Real Assets for The Long Haul
As discussed in last month’s investment view, nobody quite knows what will happen to inflation from here. But we continue to think that good quality companies, with loyal customers and pricing power, are an attractive home for investors keen to protect the purchasing power of their savings over the long haul.
As the four companies mentioned above highlight, many quality companies also offer an interesting combination of dividend yield and real dividend growth prospects in today’s stock market.
Before signing off I would like to mention that the Evenlode Income fund was launched on 19th October 2009 and therefore had its twelfth anniversary this month. Over the last twelve years, the compound total return per annum after fees has been +11.4% p.a. for Evenlode compared to +7.2% p.a. for the FTSE All-Share.[iii]
These returns have been produced by investing in market-leading, asset-light companies, by taking a long-term view, and carefully managing fundamental and valuation risk along the way. We strongly believe this approach works well over time, but it also means the composition of the Evenlode Income portfolio looks quite different to the UK stock market. The fund’s performance will often, therefore, fall in and out of fashion over shorter time periods as market trends wax and wane: something we have always been keen for our clients to understand.
Evenlode is an independent, employee-owned company based in a converted barn in the West Oxfordshire countryside with an ownership structure deliberately designed for the long-term. Our investment team of 15 takes a collegiate approach to managing Evenlode’s three strategies: Evenlode Income, Evenlode Global Income and Evenlode Global Equity, which all share the same core investment process. We aim to provide a consistent, high-quality service: following Evenlode’s long-term investment process, building good relationships with our co-investors, and communicating clearly along the way.
In short, we are here for the long haul, and we look forward to updating you on progress over the coming months and years.
Hugh and the Evenlode team
26th October 2021
Please note, these views represent the opinions of Hugh Yarrow and the Evenlode Team as of 26th October 2021 and do not constitute investment advice.

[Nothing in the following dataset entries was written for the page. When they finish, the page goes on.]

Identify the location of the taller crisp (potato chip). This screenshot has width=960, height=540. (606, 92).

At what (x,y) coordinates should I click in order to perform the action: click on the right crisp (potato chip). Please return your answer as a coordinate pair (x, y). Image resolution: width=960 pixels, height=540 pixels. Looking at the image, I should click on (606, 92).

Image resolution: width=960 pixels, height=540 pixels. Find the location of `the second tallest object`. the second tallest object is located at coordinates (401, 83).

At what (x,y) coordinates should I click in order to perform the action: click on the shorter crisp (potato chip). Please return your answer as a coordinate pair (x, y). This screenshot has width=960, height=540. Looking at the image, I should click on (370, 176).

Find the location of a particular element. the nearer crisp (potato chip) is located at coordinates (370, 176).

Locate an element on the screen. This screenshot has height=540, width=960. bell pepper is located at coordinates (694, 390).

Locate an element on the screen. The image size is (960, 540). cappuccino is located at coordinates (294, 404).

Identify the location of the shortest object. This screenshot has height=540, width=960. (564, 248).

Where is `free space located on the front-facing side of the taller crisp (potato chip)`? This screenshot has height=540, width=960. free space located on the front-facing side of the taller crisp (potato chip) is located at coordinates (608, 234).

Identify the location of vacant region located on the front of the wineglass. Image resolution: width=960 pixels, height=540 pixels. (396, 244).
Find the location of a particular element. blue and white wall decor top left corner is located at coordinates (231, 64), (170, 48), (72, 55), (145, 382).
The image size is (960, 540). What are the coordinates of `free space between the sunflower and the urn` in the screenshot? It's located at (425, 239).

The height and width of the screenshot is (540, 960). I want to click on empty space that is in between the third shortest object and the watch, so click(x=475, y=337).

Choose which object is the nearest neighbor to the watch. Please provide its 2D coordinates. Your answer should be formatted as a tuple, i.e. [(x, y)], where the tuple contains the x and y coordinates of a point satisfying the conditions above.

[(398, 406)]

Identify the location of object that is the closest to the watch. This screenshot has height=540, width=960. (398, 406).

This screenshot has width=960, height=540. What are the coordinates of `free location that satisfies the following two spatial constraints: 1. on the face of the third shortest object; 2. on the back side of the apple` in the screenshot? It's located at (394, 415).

Where opinions are expressed they are based on current market conditions, they may differ from those of other investment professionals and are subject to change without notice. This document is not intended as a recommendation to invest in any particular asset class, security or strategy. The information provided is for illustrative purposes only and should not be relied upon as a recommendation to buy or sell securities.
For full information on fund risks and costs and charges, please refer to the Key Investor Information Documents, Annual & Interim Reports and the Prospectus, which are available on the Evenlode Investment Management website (https://evenlodeinvestment.com). Recent performance information is also shown on factsheets, also available on the website.
Past performance is not a guide to future returns. The value of investments and any income will fluctuate (this may partly be the result of exchange rate fluctuations) and investors may not get back the full amount invested. Fund performance figures are shown in Pound Sterling, inclusive of reinvested income and net of the ongoing charges and portfolio transaction costs unless otherwise stated. The figures do not reflect any entry charge paid by individual investors.
Source: Evenlode Investment Management Limited. Evenlode Investment Management Limited is authorised and regulated by the Financial Conduct Authority, No. 767844.
[i] Source: Evenlode, Financial Express, total return, bid-to-bid, 31/12/2020 to 22/10/2021. TB Evenlode Income B Inc.
[ii] Source: Evenlode, Factset, FY1 (for all dividend yields quoted in this piece)
[iii] Source: Evenlode. Financial Express, 19/10/2009 to 22/10/2021.